EXERCISE REQUIREMENTS: Transcribe, word for word, the lines of the material between the one containing "marca apresenta rentabilidade" and the one containing "Investir Em Franquias", inclusive.

*** Opening EXTRACTED RECORDS ***

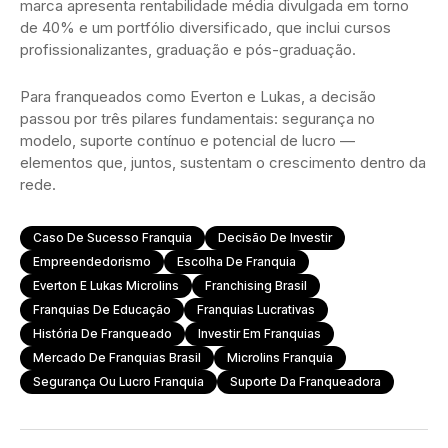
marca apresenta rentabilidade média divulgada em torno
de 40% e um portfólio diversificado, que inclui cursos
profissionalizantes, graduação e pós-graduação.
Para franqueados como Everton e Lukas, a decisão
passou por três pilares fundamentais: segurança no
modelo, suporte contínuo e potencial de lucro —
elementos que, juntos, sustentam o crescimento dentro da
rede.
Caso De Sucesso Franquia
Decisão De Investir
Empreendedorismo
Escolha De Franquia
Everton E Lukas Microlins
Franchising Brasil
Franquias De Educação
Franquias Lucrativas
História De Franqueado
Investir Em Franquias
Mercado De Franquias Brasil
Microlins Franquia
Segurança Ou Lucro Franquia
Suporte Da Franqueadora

*** Closing EXTRACTED RECORDS ***
*** Opening EXTRACTED RECORDS ***

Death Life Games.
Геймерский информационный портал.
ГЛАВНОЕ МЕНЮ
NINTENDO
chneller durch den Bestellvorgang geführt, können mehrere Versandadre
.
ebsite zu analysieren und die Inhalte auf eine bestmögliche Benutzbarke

*** Closing EXTRACTED RECORDS ***

TASK SOLUTION:
marca apresenta rentabilidade média divulgada em torno
de 40% e um portfólio diversificado, que inclui cursos
profissionalizantes, graduação e pós-graduação.
Para franqueados como Everton e Lukas, a decisão
passou por três pilares fundamentais: segurança no
modelo, suporte contínuo e potencial de lucro —
elementos que, juntos, sustentam o crescimento dentro da
rede.
Caso De Sucesso Franquia
Decisão De Investir
Empreendedorismo
Escolha De Franquia
Everton E Lukas Microlins
Franchising Brasil
Franquias De Educação
Franquias Lucrativas
História De Franqueado
Investir Em Franquias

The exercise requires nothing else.